The upbeat ‘Kingdom Come,’ written by Old Man Luedecke, articulates a spirit of transience, of belonging both everywhere and nowhere. The track also bristles with instrument talent – Bela Fleck’s banjo, David Grier’s guitar – reminding us how well Lynch’s voice can unite a driving bluegrass sound.

‘Milo,’ Lynch’s self-penned contribution to the track list, offers a glimpse into the romance that inspired her interest in Canada. While light hearted and even humorous, the number still manages to reflect on the differences encountered in relationships that reach across cultural boundaries. The tune combines a ‘behind the scenes’ look into the album’s inspiration with a musicality far beyond the biographical.

Gordon Lightfoot’s ‘It’s Worth Believing’ might mark the record’s emotional high-water point. Reimagining the tune as a duet featuring the vocals of Lynch’s bandmate Bryan McDowell, the track portrays the uncertain nature of love, how we often have to believe not because we know, but because in some deep sense, we feel it’s worth it. The number becomes all the more powerful a love song because it works simultaneously as a statement of faith. Whether it’s the moon, the stars, the tide, or the tears, Lynch’s angelic tone brings the song’s imagery into eloquent bloom.

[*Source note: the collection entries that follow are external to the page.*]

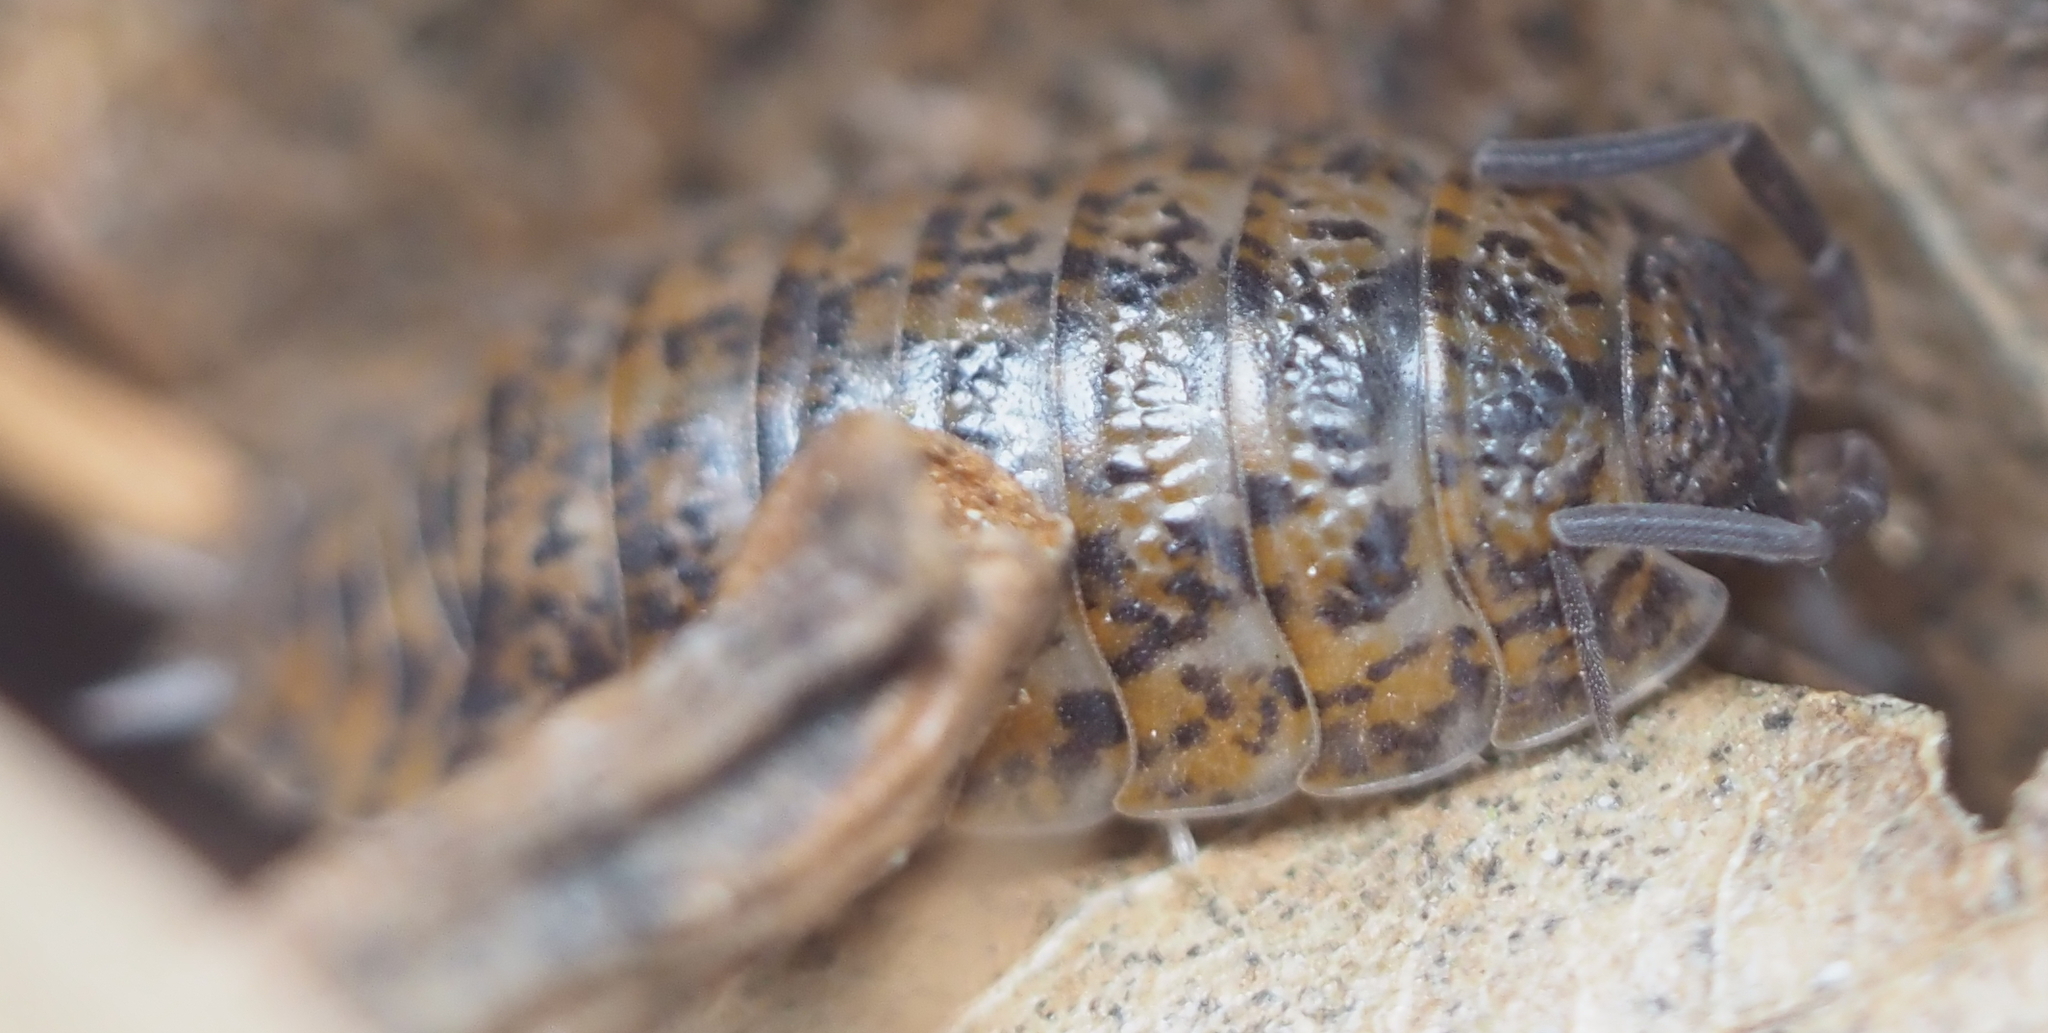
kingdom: Animalia
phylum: Arthropoda
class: Malacostraca
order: Isopoda
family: Trachelipodidae
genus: Trachelipus
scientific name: Trachelipus rathkii
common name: Isopod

So much of the power in Lynch’s record stems from its ability harmonize opposites. The album finds a consummate artist giving song to love and loss, fact and fable, belonging and dislocation – and of course north and south – with a voice that could lay down the lion with the lamb. North By South celebrates life as both broken and whole, a mystery often beyond reason, but never beyond rhyme.